When we react to life’s unpleasant experiences by launching a militant battle against them — for example, by denying that we’re chronically ill or by turning away in aversion from the need to grieve our losses — we create dukkha (suffering, stress, dissatisfaction). We also create dukkha when we expect to have only pleasant experiences, even though no one’s life is pleasant all the time. In short, when we’re unable to accept that our lives will be a mixture of joys and sorrows, pleasantness and unpleasantness, successes and disappointments, we make things worse for ourselves because we’re adding dukkha to the mix.
In the third noble truth, the Buddha proclaimed that the end of dukkha is possible. It’s important to note, though, that bodily pain and suffering are an inescapable part of the human condition. Everyone experiences them at some point in life. The good news is that we can reach the end of suffering in the mind — even while in this suffering body.

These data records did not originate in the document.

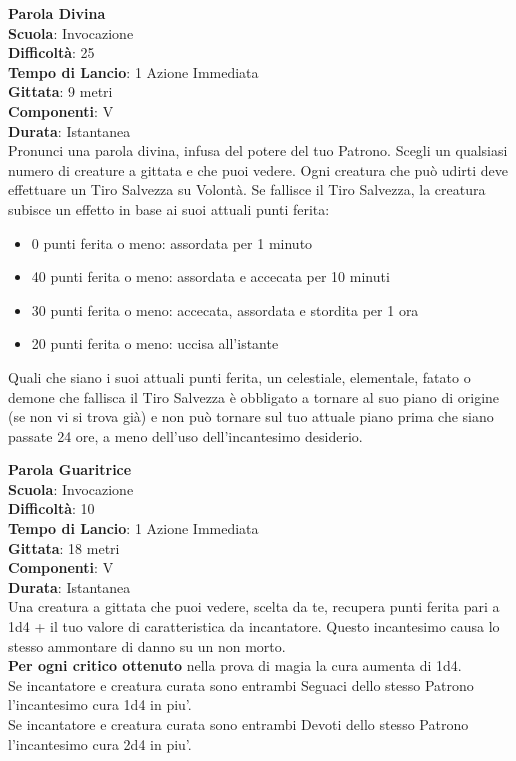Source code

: \begin{multicols}{2}
\medskip\textbf{Parola Divina}\\
\textbf{Scuola}: Invocazione\\
\textbf{Difficoltà}: 25\\
\textbf{Tempo di Lancio}: 1 Azione Immediata\\
\textbf{Gittata}: 9 metri\\
\textbf{Componenti}: V\\
\textbf{Durata}: Istantanea\\
Pronunci una parola divina, infusa del potere del tuo Patrono. Scegli un qualsiasi numero di creature a gittata e che puoi vedere. Ogni creatura che può udirti deve effettuare un Tiro Salvezza su Volontà. Se fallisce il Tiro Salvezza, la creatura subisce un effetto in base ai suoi attuali punti ferita:
\medskip
\begin{itemize}
\item	
0 punti ferita o meno: assordata per 1 minuto
\item	
40 punti ferita o meno: assordata e accecata per 10 minuti
\item	
30 punti ferita o meno: accecata, assordata e stordita per 1 ora
\item	
20 punti ferita o meno: uccisa all'istante
\end{itemize}
\medskip
Quali che siano i suoi attuali punti ferita, un celestiale, elementale, fatato o demone che fallisca il Tiro Salvezza è obbligato a tornare al suo piano di origine (se non vi si trova già) e non può tornare sul tuo attuale piano prima che siano passate 24 ore, a meno dell'uso dell'incantesimo desiderio.

\medskip\textbf{Parola Guaritrice}\\
\textbf{Scuola}: Invocazione\\
\textbf{Difficoltà}: 10\\
\textbf{Tempo di Lancio}: 1 Azione Immediata\\
\textbf{Gittata}: 18 metri\\
\textbf{Componenti}: V\\
\textbf{Durata}: Istantanea\\
Una creatura a gittata che puoi vedere, scelta da te, recupera punti ferita pari a 1d4 + il tuo valore di caratteristica da incantatore. Questo incantesimo causa lo stesso ammontare di danno su un non morto.\\
\textbf{Per ogni critico ottenuto} nella prova di magia la cura aumenta di 1d4.\\
Se incantatore e creatura curata sono entrambi Seguaci dello stesso Patrono l'incantesimo cura 1d4 in piu'.\\
Se incantatore e creatura curata sono entrambi Devoti dello stesso Patrono l'incantesimo cura 2d4 in piu'.\\


\end{multicols}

In the fourth noble truth, the Buddha set out the lesson plan to accomplish this: the Eightfold Path. With the end of dukkha comes enlightenment, awakening, liberation, freedom — I suggest you pick a word that resonates best with you. We may not be able to complete the lesson plan of the Eightfold Path in this life; we may not become fully enlightened beings any time soon. That said, a glimpse of awakening, a moment of liberation, a taste of freedom is available to us all — and it can take us a long way toward easing our experience of dukkha.